In the first week of May, as New York Mayor Michael Bloomberg announced a new budget that would shrink the city's workforce by nearly 11,000 employees, local government associations continued lobbying Congress in support of legislation that might save at least some of those jobs. The Local Jobs for America Act (LJAA) is gathering support in the House and may soon be introduced in the Senate.

New York's situation is shared by large cities around the country, and it will continue to worsen without passage of the LJAA, says Larry Jones, assistant executive director for the Washington-based U.S. Conference of Mayors. LJAA would provide $100 billion over several years to local communities to hold off planned cuts or to hire back workers for local services who have been laid off because of tight budgets, Jones says.
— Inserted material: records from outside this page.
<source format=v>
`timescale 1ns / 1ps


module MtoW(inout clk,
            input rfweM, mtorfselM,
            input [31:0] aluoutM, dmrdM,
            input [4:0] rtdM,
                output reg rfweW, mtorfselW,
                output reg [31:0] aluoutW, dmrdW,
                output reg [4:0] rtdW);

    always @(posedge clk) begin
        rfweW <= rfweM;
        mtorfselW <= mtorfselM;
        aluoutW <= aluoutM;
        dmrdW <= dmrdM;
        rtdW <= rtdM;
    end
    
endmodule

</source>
More than 70 percent would be paid directly to cities with populations of more than 50,000 people, while the rest would be siphoned to smaller communities through the states.

By early May, the bill had 158 co-sponsors in the House, plus its original sponsor, Rep. George Miller, D-Calif. If supporters can gain 200 co-sponsors, Jones says, Miller will ask for a vote on the floor.
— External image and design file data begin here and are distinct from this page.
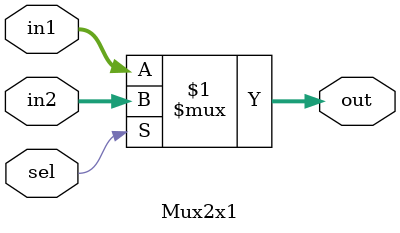
<source format=v>
module Mux2x1 (
    input [31:0] in1,
    input [31:0] in2,
    input sel,
    output [31:0] out
);

    assign out = (sel) ? in2 : in1;

endmodule

</source>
After that, they will urge the Senate to move a similar bill there, and Jones says some senators have indicated that they would introduce that bill soon.

While he has no timeline for when the bill may be voted on, Jones does not think the current spending-averse atmosphere in Congress will impede LJAA's progress. "There's also the concern, we know, both in the public and in Congress that, when you're looking at public sector jobs, and you're talking about services like police, fire, teachers, bus drivers, these are all considered essential services," Jones says. "So, there's a feeling that you cannot afford to let these drop below certain levels, and in many cases [cities] have already reached that [dangerous level]."


The LJAA funding distribution mechanism is based on the Community Development Block Grant program, in which cities with more than 50,000 people get the funding directly and smaller cities receive funds through the states. However, the formula is based on unemployment numbers (50 percent), poverty level (25 percent) and population (25 percent). Half of the funding can be used to retain employees who might otherwise lose their jobs because of budget shortfalls; 25 percent can be given to community-based organizations to hire employees to provide services or functions not customarily provided by local government employees; and 5 percent of the funding can be used for program administration.